Land use change modelling with cellular automata combines a logistic-regression transition probability (capturing physical suitability and accessibility) with a neighbourhood effect function (capturing spatial clustering dynamics) and stochastic allocation (capturing individual decision variability) to simulate urban expansion over decadal timescales.

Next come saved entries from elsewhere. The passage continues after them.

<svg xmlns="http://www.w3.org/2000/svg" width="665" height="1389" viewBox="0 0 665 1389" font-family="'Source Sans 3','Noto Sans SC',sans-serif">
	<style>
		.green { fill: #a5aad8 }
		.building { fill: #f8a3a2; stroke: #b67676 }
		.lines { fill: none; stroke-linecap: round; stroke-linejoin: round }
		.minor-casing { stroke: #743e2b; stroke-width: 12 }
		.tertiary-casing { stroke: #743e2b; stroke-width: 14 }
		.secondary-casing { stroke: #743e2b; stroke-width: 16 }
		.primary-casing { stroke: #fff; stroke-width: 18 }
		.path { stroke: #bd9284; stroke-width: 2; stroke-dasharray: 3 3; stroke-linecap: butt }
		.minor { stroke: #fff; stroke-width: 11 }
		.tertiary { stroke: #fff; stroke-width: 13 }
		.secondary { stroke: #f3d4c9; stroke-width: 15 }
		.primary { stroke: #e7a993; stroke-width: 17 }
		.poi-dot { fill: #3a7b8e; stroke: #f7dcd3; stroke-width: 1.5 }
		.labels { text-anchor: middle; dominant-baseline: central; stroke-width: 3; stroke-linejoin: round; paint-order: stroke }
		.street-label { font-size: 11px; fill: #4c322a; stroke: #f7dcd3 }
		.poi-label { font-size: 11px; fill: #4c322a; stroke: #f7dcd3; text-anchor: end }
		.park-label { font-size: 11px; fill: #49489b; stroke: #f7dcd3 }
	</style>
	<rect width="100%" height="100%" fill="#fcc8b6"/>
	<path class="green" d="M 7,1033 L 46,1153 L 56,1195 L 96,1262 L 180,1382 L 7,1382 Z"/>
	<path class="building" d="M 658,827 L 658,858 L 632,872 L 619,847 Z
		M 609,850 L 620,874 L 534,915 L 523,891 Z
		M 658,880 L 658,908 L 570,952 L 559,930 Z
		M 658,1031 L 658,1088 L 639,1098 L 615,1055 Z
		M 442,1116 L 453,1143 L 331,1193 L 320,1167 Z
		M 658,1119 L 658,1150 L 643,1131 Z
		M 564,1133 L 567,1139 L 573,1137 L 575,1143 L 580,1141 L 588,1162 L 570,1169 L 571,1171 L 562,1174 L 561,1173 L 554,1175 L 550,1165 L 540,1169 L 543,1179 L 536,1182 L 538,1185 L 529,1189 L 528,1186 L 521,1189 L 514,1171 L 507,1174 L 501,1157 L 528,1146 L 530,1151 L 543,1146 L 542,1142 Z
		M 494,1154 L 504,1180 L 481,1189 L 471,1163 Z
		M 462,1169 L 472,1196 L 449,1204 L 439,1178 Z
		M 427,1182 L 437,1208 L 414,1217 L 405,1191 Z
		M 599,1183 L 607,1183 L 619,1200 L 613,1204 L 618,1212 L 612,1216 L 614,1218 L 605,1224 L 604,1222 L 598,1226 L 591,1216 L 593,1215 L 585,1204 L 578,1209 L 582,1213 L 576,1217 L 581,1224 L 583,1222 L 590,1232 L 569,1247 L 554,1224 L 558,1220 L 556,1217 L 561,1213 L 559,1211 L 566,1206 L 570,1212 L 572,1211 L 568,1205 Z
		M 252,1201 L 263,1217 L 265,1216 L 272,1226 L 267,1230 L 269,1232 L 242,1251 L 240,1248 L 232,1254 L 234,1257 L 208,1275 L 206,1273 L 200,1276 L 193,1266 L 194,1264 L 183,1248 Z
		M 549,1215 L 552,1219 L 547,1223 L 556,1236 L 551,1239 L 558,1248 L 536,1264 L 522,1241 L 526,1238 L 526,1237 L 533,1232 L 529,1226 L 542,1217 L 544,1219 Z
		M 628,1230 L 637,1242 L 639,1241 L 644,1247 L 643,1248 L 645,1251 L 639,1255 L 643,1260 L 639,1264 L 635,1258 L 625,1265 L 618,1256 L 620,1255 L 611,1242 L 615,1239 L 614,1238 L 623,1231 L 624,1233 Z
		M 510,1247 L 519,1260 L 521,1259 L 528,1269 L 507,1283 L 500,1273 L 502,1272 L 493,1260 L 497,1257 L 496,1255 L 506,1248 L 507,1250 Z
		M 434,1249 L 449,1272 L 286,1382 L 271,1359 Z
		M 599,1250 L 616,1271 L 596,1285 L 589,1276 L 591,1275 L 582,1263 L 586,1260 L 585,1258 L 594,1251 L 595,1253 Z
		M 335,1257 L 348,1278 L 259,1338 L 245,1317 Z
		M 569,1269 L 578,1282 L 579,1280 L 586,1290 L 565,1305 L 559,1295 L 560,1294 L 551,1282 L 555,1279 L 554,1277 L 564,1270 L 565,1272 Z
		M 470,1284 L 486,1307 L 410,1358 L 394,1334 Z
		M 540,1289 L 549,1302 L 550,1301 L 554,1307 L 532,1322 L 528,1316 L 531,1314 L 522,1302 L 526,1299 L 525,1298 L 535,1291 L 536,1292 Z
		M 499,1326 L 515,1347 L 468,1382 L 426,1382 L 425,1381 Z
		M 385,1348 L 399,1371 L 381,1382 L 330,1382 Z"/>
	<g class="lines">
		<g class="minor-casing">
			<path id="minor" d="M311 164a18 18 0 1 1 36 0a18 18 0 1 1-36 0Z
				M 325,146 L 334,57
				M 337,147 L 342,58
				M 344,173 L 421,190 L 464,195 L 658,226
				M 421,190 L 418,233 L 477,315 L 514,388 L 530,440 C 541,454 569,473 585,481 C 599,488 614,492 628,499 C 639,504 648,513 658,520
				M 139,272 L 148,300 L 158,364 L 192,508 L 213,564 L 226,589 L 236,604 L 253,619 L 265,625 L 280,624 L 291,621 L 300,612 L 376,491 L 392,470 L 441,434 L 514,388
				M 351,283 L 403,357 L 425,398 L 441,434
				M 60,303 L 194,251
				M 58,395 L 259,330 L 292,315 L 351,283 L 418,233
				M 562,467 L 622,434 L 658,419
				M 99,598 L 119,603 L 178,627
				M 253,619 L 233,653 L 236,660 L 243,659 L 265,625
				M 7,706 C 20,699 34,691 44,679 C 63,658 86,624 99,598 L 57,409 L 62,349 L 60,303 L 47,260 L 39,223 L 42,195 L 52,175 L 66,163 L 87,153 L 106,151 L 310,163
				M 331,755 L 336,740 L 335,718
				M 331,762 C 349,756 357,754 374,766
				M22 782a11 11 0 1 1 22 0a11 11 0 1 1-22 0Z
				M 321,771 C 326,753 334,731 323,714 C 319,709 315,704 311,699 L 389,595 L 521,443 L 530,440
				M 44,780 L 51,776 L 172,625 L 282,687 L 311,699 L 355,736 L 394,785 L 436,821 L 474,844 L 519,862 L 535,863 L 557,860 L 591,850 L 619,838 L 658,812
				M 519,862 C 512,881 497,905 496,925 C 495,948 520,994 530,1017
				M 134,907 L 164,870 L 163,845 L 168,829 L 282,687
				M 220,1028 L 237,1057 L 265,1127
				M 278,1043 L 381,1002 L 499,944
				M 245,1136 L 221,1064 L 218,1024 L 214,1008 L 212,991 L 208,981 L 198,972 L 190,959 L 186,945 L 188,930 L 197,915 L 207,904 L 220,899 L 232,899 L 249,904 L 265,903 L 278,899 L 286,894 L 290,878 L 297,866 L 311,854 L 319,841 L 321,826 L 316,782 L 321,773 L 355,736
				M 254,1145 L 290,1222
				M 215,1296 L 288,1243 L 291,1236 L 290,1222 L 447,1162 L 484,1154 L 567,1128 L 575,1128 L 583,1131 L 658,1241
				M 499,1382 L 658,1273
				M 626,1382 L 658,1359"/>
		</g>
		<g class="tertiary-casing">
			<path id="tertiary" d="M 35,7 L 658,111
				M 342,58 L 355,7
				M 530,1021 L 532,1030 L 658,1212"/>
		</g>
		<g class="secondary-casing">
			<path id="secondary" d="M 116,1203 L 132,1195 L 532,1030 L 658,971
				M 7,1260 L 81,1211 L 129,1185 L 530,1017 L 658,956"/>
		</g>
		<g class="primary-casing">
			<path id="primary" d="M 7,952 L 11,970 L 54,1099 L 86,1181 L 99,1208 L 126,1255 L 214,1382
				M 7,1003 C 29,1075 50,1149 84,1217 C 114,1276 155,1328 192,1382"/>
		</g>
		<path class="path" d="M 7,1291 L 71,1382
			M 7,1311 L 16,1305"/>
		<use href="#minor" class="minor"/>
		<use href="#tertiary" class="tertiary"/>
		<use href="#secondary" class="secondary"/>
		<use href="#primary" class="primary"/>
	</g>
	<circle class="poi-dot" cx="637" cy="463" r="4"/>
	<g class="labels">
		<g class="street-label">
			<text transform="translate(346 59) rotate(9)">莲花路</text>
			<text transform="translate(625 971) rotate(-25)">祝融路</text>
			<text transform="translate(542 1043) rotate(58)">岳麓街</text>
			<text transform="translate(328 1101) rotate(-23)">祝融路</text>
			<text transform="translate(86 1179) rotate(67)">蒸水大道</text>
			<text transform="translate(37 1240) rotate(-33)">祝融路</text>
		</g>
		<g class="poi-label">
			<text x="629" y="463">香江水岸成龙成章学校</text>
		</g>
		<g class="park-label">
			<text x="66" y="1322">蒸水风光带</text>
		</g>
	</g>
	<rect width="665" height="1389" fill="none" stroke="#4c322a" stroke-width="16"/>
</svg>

Model parameters are calibrated from historical land use change observations and validated against withheld data using the Figure of Merit. Scenario projections vary demand trajectories and policy constraints to produce conditional forecasts that inform planning decisions — particularly about agricultural land conservation, infrastructure investment, and the spatial distribution of population growth.

Key equations:

\[P_{r,c} = \frac{1}{1+e^{-(\beta_0 + \sum_k \beta_k x_k)}} \quad \text{[logistic transition probability]}\] \[\Omega_{r,c} = \frac{1}{|\mathcal{N}|}\sum_{(r',c')\in\mathcal{N}} \mathbf{1}[\text{urban}] \quad \text{[neighbourhood fraction]}\] \[P^{\text{comb}} = P^{\text{log}} \cdot [\alpha + (1-\alpha)(1 - (1-\Omega)^\gamma)]\] \[\text{FOM} = C/(A+B+C+D) \quad \text{[Figure of Merit]}\]

Math Refresher

The logistic function and binary classification. The logistic function $\sigma(z) = 1/(1+e^{-z})$ maps any real number $z$ to the interval $(0,1)$ — making it natural for probabilities. It is the inverse of the logit: $z = \ln[p/(1-p)]$. The logit of a probability is the log-odds. Logistic regression models the log-odds as a linear function of predictors. The coefficient $\beta_k$ means: a unit increase in $x_k$ multiplies the odds of the event by $e^{\beta_k}$. For small probabilities, this is approximately a $\beta_k \times 100\%$ change in probability.

Cellular automata as discrete dynamical systems. A CA is a dynamical system on a lattice: state at time $t+1$ depends on state at $t$ through a local rule applied identically to each cell. The mathematics of CA convergence, fixed points, and pattern formation has been studied since von Neumann’s work in the 1950s. Urban CA models are stochastic (random elements) and heterogeneous (rules vary by cell attributes) — generalisations of the classical deterministic, homogeneous CA framework, but sharing the same core property of local interactions generating global patterns.

Maximum likelihood estimation. Given binary outcomes $y_i \in {0,1}$ and predicted probabilities $P_i$, the log-likelihood is $\mathcal{L} = \sum_i [y_i \ln P_i + (1-y_i)\ln(1-P_i)]$. Maximising $\mathcal{L}$ over $\boldsymbol{\beta}$ gives the maximum likelihood estimates — the parameter values that make the observed data most probable under the model. This is equivalent to minimising the binary cross-entropy loss, which is the standard loss function for neural network classifiers, establishing a direct connection between logistic regression and deep learning.